**ACTIVITY LIST**
• 1. Name every competition that the write-up on Adam Commens's masterclass mentions, giving the year or host city wherever the write-up supplies one.
• 2. Extend the write-up on Adam Commens's masterclass, picking up right after its final sentence.

**EXTRACT PROVIDED**
• • •

Common themes of top teams is the topic for this 90 minute masterclass by Adam Commens we hosted in December 2022.
Adam Commens
Former international player for Australia 🇦🇺, Adam Commens, found a new home in Belgium 🇧🇪. As a coach he was the one who qualified Belgium for the first time in almost 4 decades for the Olympics again (Beijing 2008). He coached his original home country Australia at the Rio Olympics before returning to Belgium where he became the high performance director overseeing all national teams and youth development.
As such he was one of the architects of the meteoric rise of Belgium culminating in gold medals at the World Cup (2018) and Olympics (Tokyo 2021). Commens delivered an earlier masterclass on Values Based Coaching, one we highly recommend as well 😉
One lesson to take home
If I had to focus on just one lesson that rises above the rest, it is this: connection with your players and within your team is more important than tactics.
Plenty of coaches are obsessed with finding a magic formation, a unique penalty corner routine, or squeezing tactical juice out of training schedules. But looking at the sustained success of world-class outfits—from the early 2000s Australian Kookaburras to the modern Belgian Red Lions—the consistent thread isn’t just tactical innovation, but a deep, purpose-driven connection within the group.
Why Does Connection Matter? Technical and tactical excellence is a given at elite levels. Every national program, every top club, is full of astute tacticians and skilled players. But what allows teams to execute under pressure, adapt mid-tournament, or weather adversity isn’t merely technical work—it’s trust, clarity, and shared purpose among the group.

• • •

**AVAILABLE DATA**
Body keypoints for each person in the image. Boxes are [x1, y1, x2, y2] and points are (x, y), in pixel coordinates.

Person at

• • •

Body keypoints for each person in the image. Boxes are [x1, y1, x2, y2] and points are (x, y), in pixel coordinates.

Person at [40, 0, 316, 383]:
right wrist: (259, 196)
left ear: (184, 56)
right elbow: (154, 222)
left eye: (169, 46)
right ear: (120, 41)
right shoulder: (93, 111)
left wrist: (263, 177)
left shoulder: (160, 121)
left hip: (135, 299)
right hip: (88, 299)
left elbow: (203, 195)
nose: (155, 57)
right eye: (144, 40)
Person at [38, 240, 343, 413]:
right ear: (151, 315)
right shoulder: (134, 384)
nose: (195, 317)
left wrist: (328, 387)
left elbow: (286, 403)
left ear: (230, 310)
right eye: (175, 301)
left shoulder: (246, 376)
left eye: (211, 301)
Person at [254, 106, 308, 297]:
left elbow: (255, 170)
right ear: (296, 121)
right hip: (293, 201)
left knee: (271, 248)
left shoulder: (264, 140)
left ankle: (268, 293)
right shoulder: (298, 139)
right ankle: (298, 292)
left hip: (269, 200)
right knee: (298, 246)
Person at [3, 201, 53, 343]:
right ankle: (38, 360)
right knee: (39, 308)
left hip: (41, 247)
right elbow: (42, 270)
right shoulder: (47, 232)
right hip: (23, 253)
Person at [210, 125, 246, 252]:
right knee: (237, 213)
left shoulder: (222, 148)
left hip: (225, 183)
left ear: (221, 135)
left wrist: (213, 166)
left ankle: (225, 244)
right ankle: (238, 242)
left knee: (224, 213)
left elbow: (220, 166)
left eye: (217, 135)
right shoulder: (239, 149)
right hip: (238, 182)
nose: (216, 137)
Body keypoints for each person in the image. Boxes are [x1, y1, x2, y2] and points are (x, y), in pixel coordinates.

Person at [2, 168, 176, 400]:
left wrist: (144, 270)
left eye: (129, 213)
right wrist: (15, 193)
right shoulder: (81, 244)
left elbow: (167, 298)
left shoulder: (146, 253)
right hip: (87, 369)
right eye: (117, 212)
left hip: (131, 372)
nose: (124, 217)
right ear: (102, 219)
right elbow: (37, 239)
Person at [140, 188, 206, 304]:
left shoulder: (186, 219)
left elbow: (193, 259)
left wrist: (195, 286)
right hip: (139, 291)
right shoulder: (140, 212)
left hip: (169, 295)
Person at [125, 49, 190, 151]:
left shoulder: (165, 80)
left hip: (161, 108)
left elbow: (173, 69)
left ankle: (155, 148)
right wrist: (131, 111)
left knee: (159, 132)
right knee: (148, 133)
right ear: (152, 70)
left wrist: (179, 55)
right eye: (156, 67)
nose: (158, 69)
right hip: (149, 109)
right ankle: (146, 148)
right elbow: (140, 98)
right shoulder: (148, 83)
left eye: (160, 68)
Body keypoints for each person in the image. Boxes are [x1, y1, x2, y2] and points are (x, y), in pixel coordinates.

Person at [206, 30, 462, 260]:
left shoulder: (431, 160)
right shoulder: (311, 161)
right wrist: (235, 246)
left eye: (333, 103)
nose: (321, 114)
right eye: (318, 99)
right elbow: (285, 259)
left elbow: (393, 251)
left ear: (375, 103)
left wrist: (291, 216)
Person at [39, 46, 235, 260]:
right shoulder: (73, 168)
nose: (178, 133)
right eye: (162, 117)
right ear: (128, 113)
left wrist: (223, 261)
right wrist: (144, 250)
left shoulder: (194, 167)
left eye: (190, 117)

• • •

**ANSWER SECTION**
• 1.
- Olympics, Beijing 2008
- Rio Olympics
- World Cup, 2018
- Olympics, Tokyo 2021

• 2.
As Adam Commens put it:
“Connection is more important than tactics... Both teams that won gold spent an enormous amount of time learning the ‘why’ behind each individual.”
There’s a growing recognition that connection fuels performance. Commens noted that Shane McLeod, in guiding Belgium to Olympic gold, spent huge amounts of time in one-on-one conversations with players. Not to be best friends, but to understand what made them tick—why they put in the extra hours, what their dreams were, what feedback resonated. That investment allowed the coaching staff to deliver the right messages in the highest-pressure moments, giving players the ability to trust the process and deliver.
How to Implement This as a Coach
So, how do you action this philosophy in your day-to-day coaching?
Prioritise Individual Conversations: Dedicate time each week to check in with players, not just about hockey, but about their goals, motivation, and well-being. Ask meaningful questions—Why are they here? What do they want from you and the team? What do they bring to the group?
Use Connection to Guide Selection and Feedback: Rather than relying solely on form and data, understand individual personalities and how each fits into the broader squad. Connection allows for honest conversations about roles, expectations, and areas for growth.
Celebrate Unique Contributions: Make a point to identify and acknowledge each player’s “superpower”—the unique quality they offer the group, as Commens called it—and couple that to a broader team objective.
Create Small Moments of Trust: Consistently show players you’re available. Be open about selection. Offer feedback with empathy. Demonstrate, in actions more than words, that you care about their progression on and off the pitch.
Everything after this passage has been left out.